Before taking this to the extreme and have all your clusters configured with the same repository, here’s a word of caution. This usage is not mentioned anywhere in the official documentation and there is a number of potential race conditions that can happen with multiple systems accessing the same remote file system. It’s highly likely that the Elasticsearch developers have considered this use case and have plans to endorse it in the future. My guess as to why it hasn’t been documented is that they are yet to implement all the safe guards and test it properly. There is, however, a way to reduce the number of potential problems, and that is to never have more than one cluster with write access to any given repository. By first creating one repository per cluster and then make it available to the other clusters as a url repository, the read only access would be enforced.

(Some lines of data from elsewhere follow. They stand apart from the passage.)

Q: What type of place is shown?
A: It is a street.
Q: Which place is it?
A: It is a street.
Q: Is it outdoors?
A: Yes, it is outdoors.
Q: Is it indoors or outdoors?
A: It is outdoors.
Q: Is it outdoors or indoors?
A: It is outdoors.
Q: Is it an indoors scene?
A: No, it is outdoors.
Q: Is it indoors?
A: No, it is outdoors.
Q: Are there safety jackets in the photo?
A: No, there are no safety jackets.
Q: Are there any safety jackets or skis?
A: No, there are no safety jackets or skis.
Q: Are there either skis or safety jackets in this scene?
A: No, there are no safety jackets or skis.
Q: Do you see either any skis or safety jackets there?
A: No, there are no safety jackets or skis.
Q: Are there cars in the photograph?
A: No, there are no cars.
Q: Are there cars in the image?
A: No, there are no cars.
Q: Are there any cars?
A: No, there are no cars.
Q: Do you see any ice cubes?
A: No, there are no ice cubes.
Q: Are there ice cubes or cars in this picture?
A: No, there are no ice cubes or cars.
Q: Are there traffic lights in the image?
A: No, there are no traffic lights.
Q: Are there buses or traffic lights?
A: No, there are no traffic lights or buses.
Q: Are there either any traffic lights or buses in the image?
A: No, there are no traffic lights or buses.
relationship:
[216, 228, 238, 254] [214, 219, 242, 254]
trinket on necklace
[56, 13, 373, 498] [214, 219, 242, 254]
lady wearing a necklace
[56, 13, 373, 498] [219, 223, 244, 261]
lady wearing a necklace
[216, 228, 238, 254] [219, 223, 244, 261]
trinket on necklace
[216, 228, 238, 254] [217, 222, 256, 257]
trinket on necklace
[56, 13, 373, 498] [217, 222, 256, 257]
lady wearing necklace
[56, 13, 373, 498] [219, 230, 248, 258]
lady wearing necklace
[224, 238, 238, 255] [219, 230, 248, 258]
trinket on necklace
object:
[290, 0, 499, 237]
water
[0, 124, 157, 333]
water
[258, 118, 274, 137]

Another constraint which is worth noting about restores is that if the index already exists in the cluster it must be closed first. One possible workaround is to rename the index as it is restored, as described in the official documentation.

Possible Use Cases

There are many use cases for snapshot and restore and the most obvious one is of course backups, both ad hoc before large changes, but also ones scheduled on a regular basis. Obviously, the scheduling is something you will have to implement on your own, just don’t forget to make retention policy as well. You can even use snapshot restore for a point in time recovery, but before you start automating a snapshot every minute, remember that while a shard is being snapshot, all segment merges are postponed, and if you end up with too many segments your search performance will suffer. In all likelihood, the Elasticsearch developers decided to limit a cluster to only do one snapshot or restore operation at a time for the very same reasons that I recommend not allowing multiple cluster have write access to a repository.

The coolest thing in snapshot and restore, at least in my opinion, is the possibility to easily duplicate data from production clusters to development or test environments. This is one of those things that is never a problem at the beginning of projects - simply because you just don’t have that much data! - but eventually you get to the point where it takes days to transfer all the data from the production environment to a separate system to start tracking down that bug… Once that happens you really wish you had some way of keeping the development system up to date with what goes on in production. Snapshot and restore to the rescue!